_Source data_
——
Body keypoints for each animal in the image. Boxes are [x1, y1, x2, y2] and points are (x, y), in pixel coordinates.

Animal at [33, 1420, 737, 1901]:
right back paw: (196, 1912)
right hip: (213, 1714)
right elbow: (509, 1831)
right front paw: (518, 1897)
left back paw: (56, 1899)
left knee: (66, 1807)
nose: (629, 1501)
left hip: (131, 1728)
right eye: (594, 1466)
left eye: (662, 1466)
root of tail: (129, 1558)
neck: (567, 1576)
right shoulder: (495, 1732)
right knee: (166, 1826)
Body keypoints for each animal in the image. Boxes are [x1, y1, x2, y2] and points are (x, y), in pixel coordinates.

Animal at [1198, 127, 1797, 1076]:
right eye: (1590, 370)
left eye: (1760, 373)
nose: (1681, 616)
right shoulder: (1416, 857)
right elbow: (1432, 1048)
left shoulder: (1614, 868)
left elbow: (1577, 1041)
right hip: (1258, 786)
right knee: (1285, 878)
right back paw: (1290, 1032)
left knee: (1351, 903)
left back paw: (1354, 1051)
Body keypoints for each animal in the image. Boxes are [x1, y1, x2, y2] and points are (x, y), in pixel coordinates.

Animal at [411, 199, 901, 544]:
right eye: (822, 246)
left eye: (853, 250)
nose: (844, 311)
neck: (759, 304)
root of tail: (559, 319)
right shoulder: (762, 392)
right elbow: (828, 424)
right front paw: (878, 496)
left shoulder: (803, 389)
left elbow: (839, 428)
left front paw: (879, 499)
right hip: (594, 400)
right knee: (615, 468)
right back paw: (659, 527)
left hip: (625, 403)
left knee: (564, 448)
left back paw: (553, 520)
——
_Work instructions_
Starting from the line that contains "nose: (1681, 616)", transcribe each line to the end of the records above. Please add nothing.

_Written answer_
nose: (1681, 616)
right shoulder: (1416, 857)
right elbow: (1432, 1048)
left shoulder: (1614, 868)
left elbow: (1577, 1041)
right hip: (1258, 786)
right knee: (1285, 878)
right back paw: (1290, 1032)
left knee: (1351, 903)
left back paw: (1354, 1051)
Body keypoints for each animal in the image. Boxes are [x1, y1, x2, y2] and points are (x, y), in pixel coordinates.

Animal at [411, 199, 901, 544]:
right eye: (822, 246)
left eye: (853, 250)
nose: (844, 311)
neck: (759, 304)
root of tail: (559, 319)
right shoulder: (762, 392)
right elbow: (828, 424)
right front paw: (878, 496)
left shoulder: (803, 389)
left elbow: (839, 428)
left front paw: (879, 499)
right hip: (594, 400)
right knee: (615, 468)
right back paw: (659, 527)
left hip: (625, 403)
left knee: (564, 448)
left back paw: (553, 520)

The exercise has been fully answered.